Quote: “I disapprove of what you say, but I will defend to the death your right to say it.” (“Je désapprouve ce que vous dites, mais je défendrai à la mort votre droit à le dire”)
What Voltaire actually said was “Think for yourselves and let others enjoy the privilege to do so too” from Voltaire’s Essay on Tolerance – that certainly doesn’t have quite the same ring to it. The misquote actually comes from a 1907 book called Friends of Voltaire, by Evelyn Beatrice Hall.
Quote: “I cannot tell a lie. It was I who chopped down the cherry tree.”
Washington never said this. In fact, the story was first told in the 1800s by biographer Parson Weems. In Weems book, the tree was not “chopped down”.
Quote: “Anything that can go wrong, will” (Murphy’s Law)
Edward Murphy did not say this. What he most likely did say is something along the lines of: “If there’s more than one way to do a job, and one of those ways will result in disaster, then somebody will do it that way”.
Quote: “The only two certainties in life are death and taxes.”
This is more a problem of misattribution rather than misquotation. Mark Twain did not coin this phrase: Edward Ward in his 1724 “Dancing Devils” wrote “Death and Taxes, they are certain.” And Christopher Bullock wrote in his 1716 “Cobler of Preston” that “’Tis impossible to be sure of anything but Death and Taxes.”
Quote: “Gild the lily”
This is a misquote from Shakespeare’s King John. The actual quote is “To gild refined gold, to paint the lily”.
Quote: “The ends justify the means.”
This is a very liberal interpretation of what Machiavelli actually said: “One must consider the final result.” Rather different meanings.
Quote: “The only traditions of the Royal Navy are rum, sodomy and the lash.”
Churchill did not utter this phrase at all – his assistant (Anthony Montague-Brown) did. What Churchill did say later was that he wished he had said it.
Quote: “If they have no bread, let them eat cake!” (“S’ils n’ont plus de pain, qu’ils mangent de la brioche.”)
This misquote has been covered on this site before, but I wanted to include it just in case some people haven’t seen it (it is a pet peeve of mine). Queen Marie Antoinette is still much maligned over this quote – and she never even said it! It was actually from the book Confessions by Jean-Jacques Rousseau in which he said: “I recalled the make-shift of a great princess who was told that the peasants had no bread and who replied: ‘Let them eat brioche’.” The attribution to Queen Marie is no doubt anti-royal propaganda during a very troubled time in French history.

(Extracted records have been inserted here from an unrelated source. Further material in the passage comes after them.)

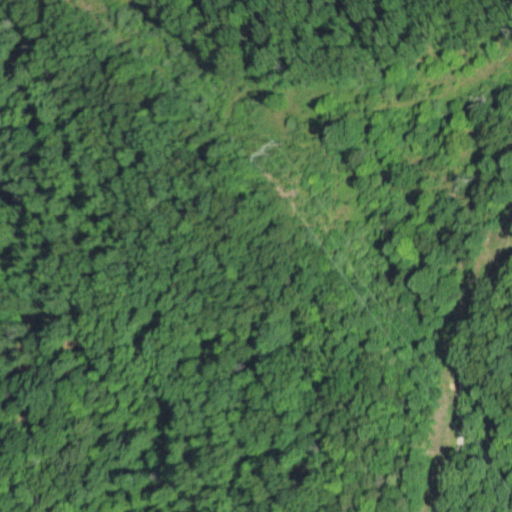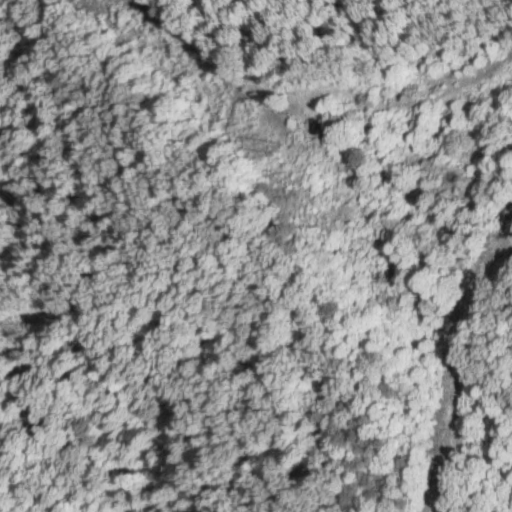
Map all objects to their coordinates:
road: (480, 372)
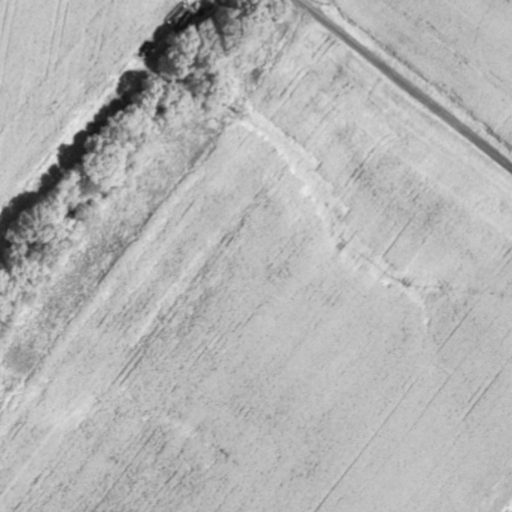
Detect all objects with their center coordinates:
road: (406, 84)
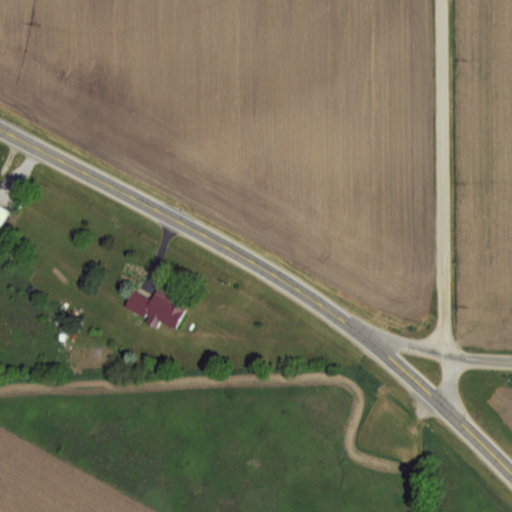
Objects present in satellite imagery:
crop: (240, 108)
crop: (494, 165)
road: (448, 206)
building: (4, 215)
road: (275, 276)
building: (159, 307)
road: (432, 351)
crop: (497, 412)
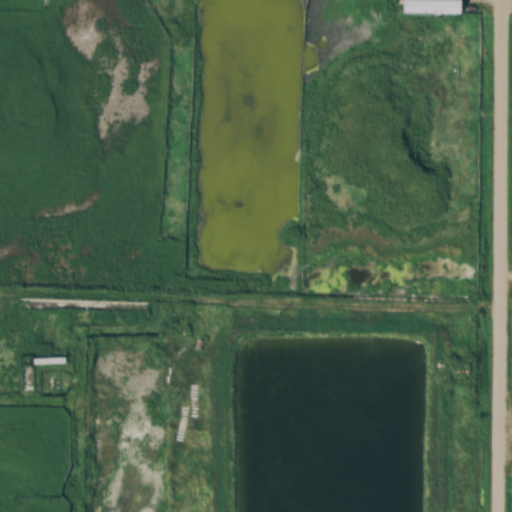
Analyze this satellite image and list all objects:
road: (509, 4)
building: (445, 7)
road: (504, 256)
road: (252, 310)
building: (50, 361)
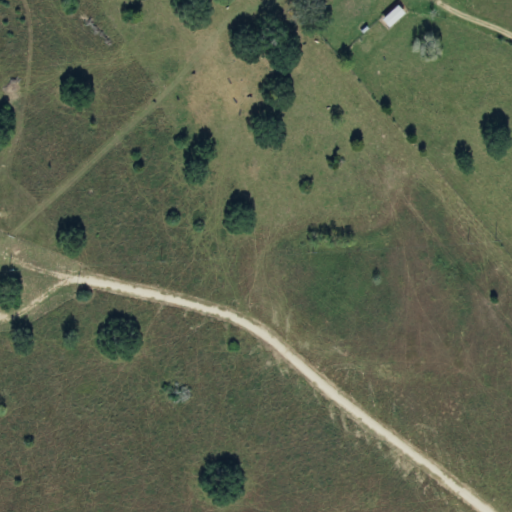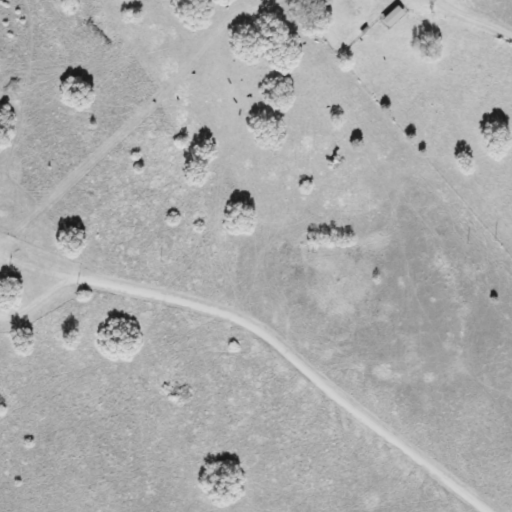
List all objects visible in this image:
road: (468, 14)
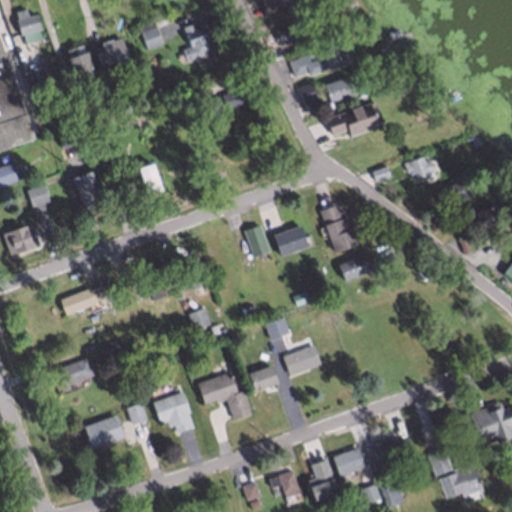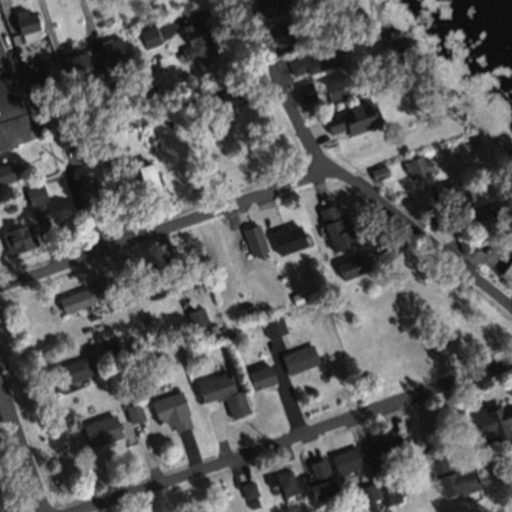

Quote: “The British are coming!”
According to Wikipedia, Revere’s mission depended on secrecy and the countryside was filled with British army patrols; also, most colonial residents at the time considered themselves British. The quotation is more likely based on (although not taken verbatim from) the later famous poem “Paul Revere’s Ride.”
Quote: “The only good Indian is a dead Indian.”
What General Sheridan is alleged to have said is “The only good Indians I ever saw were dead”. He actually denied saying anything remotely like it.